他偷瞄了眼静坐一旁的永安王,心里直打鼓。

今夜这出戏,本有人搭好了台子让他来走个过场,可眼下这戏台子好似要塌,他这个跑龙套的,何必把两边都得罪死?

想到这里,陈大人立即躬身行礼:“是下官失礼了。敢问王妃,为何深夜独赴渡口?”

“是陆二公子约本妃在此相见,”秦昭负手而立,“但本妃赴约不过是为了与他彻底做个了断,免得他日后再来纠缠。”

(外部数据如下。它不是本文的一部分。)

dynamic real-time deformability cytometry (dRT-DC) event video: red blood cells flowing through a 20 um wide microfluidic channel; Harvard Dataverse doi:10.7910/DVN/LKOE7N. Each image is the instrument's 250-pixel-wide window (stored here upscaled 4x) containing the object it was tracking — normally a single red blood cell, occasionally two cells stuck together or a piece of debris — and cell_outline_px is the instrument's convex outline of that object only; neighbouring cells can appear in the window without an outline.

她转向永安王,唇角微扬:“此事本妃已提前知会夫君,王爷您说,是也不是?”



第3章

永安王见她看来,垂眸拨弄篝火,火星噼啪爆开,映得他眉目晦暗不明。

对方的沉默在秦昭预料之中——大婚之夜新妇出逃,作为新郎,肯下水救人已属难得。她这番说辞,正是吃准了这位王爷绝不会当众承认自己被戴了绿帽。

至于其他人......

秦昭扫了眼满场忌惮惧怕的目光。

想来也没人有胆子敢逼问这位食人喋血的王爷。

秦昭眸光一转,落在丫鬟春兰身上。

“今日是本妃大喜之日,你这贴身丫鬟倒是当得清闲,早早就不知去向。”

春兰伏地叩首,红着眼圈,委屈至极:“奴婢是奉......奉小姐之命去支开府卫,掩护您出府啊!”

“哦?”秦昭道,“主子行差踏错,你不劝谏反倒助纣为虐,这就是你的忠心?”

“奴婢......”丫鬟抬起泪眼,又重重磕头下去,“只要小姐得偿所愿,奴婢万死不惜!”

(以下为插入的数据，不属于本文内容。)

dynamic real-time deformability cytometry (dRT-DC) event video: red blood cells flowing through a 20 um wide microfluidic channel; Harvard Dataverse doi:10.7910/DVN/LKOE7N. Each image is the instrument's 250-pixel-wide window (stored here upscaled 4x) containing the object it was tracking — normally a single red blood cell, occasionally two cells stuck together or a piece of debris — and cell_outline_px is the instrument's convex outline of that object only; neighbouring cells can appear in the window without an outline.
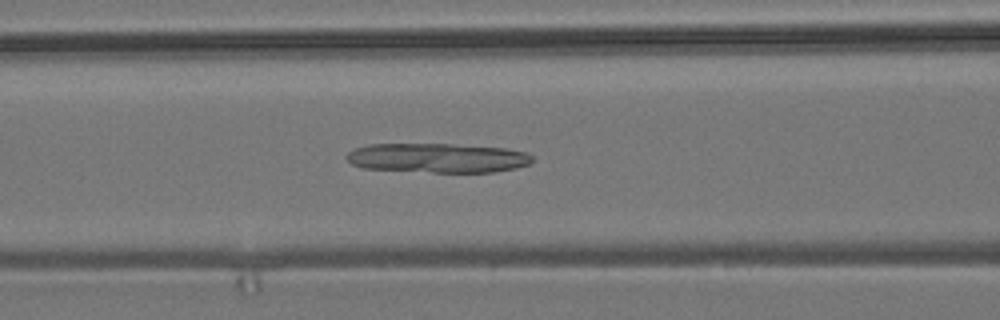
{"species": "common noctule bat (a hibernating species)", "species_latin": "Nyctalus noctula", "temperature_condition": "room temperature", "stored_images_in_passage": 56, "camera_frame_rate_fps": 3000, "um_per_image_px": 0.085, "animal": {"sex": "male", "body_mass_g": 19.2, "forearm_length_mm": 51.8}, "frame": {"image": 1, "passage_image": 23, "time_ms": 7.333, "image_size_px": [1000, 320], "cell_outline_px": [[532, 160], [528, 164], [516, 168], [492, 172], [432, 172], [364, 168], [352, 164], [344, 156], [348, 152], [356, 148], [368, 144], [452, 144], [504, 148], [524, 152], [532, 156]], "centroid_in_image_um": [37.16, 13.42], "position_along_channel_um": 129.4, "area_um2": 31.67}}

秦昭又道:“既说是去支开府卫,为何会带着京兆府衙役前来?”

她眸光陡然锐利:“是要捉本妃的奸,还是早知本妃会命丧于此?”

丫鬟脸色顿时煞白,脑子一乱,信口道:“奴、奴婢见小姐落水,一时惊慌......就、就去京兆府报案了......”

“陈大人,”秦昭突然转向京兆尹,“从京兆府到此处,要多久?”

“约莫半炷香......”

秦昭一声冷笑:“陈大人不如辞官归田吧!当这京兆尹属实才不配位,这般办案水平,也配执掌京畿刑狱?”

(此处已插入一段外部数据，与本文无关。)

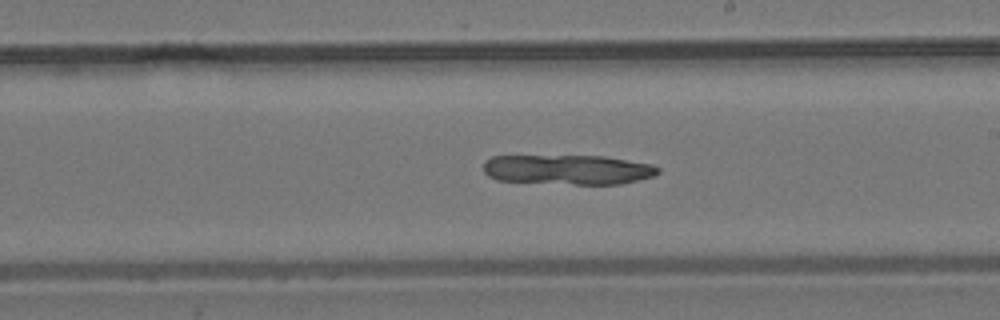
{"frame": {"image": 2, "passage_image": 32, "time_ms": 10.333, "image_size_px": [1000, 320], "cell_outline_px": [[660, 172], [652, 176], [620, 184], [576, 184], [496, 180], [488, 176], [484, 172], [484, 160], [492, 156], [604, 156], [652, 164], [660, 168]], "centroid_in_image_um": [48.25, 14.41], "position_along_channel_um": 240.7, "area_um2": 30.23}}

陈大人浑身一颤,膝盖再次一软——见鬼,今个儿怎么老想下跪请罪?

捋直膝盖,陈大人瞪向丫鬟春兰——此奴简直愚不可及!

王妃方才当众呕水复苏,说明溺水至多不过一刻钟。这蠢奴说是见人落水才去报官,但从京兆府往返至少需一炷香......

时间根本对不上嘛!

这不就恰恰说明她至少是在王妃落水前半炷香就出发前往京兆府报案了,坐实了自己“未卜先知”,料定王妃会在此溺亡的说法。

“来人,”陈大人抬手一招,“把人抓起来,带回府上审问。”

衙役们面面相觑,握着铁链的手直发颤。

司法参军赵守一凑过来耳语:“大人,真抓永安王?”

——咱打不过永安王府的侍卫啊!

“脑子呢!”陈大人反手就给他一记脑瓜崩,“本官看你才该回家种地!”

他朝丫鬟方向狠狠瞪眼:“抓那个背主的贱婢!”

赵守一捂着脑袋发懵:“啊?”

“啊什么啊!”陈大人气得胡子直翘,“这丫头未卜先知来报官,不是蓄谋已久是什么?蠢!”

丫鬟春兰见状惊叫起来,扑跪着去扯陈大人的官袍下摆。

“陈大人,为何抓奴婢啊?奴婢是报案来的,明明是永安王谋杀新妇......您不是......”

“住口!”陈大人一脚踹开她,惊出一身冷汗——这口无遮拦的蠢婢再喊下去,怕是要把他这个“龙套”也拖下水。

神仙打架,他可不想受鱼池之灾。

“大胆贱婢!”他厉声呵斥,“污蔑王妃清誉,构陷当朝郡王,本官看你是活腻了!”

转头对赵守一急道:“还不快堵上她的嘴!”

赵守一带着两个衙役扑上去,“咔嚓”一声锁住春兰手腕,随手扯了块汗巾塞进她嘴里。

春兰瞪大眼睛,喉间发出“呜呜”的闷响,被粗暴地拖了下去。

女鬼苏云卿急得直流血泪,不明白为什么京兆府的人突然抓她的丫鬟春兰。

“求你救救春兰吧,”她绕着秦昭飘,“春兰是个好女孩,从小就跟着我,对我忠心耿耿,情同姐妹,陈大人一定是搞错了,她不可能会害我的,今晚的确是我让春兰去支开王府守卫......”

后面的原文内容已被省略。